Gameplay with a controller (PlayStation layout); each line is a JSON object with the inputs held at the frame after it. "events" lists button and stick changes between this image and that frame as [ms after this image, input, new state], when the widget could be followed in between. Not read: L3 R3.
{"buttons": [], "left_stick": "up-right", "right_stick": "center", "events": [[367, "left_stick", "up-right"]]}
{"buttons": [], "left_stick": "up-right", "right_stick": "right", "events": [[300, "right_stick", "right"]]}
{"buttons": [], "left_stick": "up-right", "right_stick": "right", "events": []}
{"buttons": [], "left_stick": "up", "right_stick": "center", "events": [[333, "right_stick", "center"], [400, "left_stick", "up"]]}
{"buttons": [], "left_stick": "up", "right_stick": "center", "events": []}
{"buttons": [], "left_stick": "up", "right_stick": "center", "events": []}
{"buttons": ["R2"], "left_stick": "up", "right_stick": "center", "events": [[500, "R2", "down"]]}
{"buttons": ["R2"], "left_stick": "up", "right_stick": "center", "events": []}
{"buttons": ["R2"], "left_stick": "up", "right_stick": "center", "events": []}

........

EXERCISE AIM = Return a copy of each line of the material that holds the word "buttons".

RESPONSE FOR THIS EXERCISE =
{"buttons": [], "left_stick": "up-right", "right_stick": "center", "events": [[367, "left_stick", "up-right"]]}
{"buttons": [], "left_stick": "up-right", "right_stick": "right", "events": [[300, "right_stick", "right"]]}
{"buttons": [], "left_stick": "up-right", "right_stick": "right", "events": []}
{"buttons": [], "left_stick": "up", "right_stick": "center", "events": [[333, "right_stick", "center"], [400, "left_stick", "up"]]}
{"buttons": [], "left_stick": "up", "right_stick": "center", "events": []}
{"buttons": [], "left_stick": "up", "right_stick": "center", "events": []}
{"buttons": ["R2"], "left_stick": "up", "right_stick": "center", "events": [[500, "R2", "down"]]}
{"buttons": ["R2"], "left_stick": "up", "right_stick": "center", "events": []}
{"buttons": ["R2"], "left_stick": "up", "right_stick": "center", "events": []}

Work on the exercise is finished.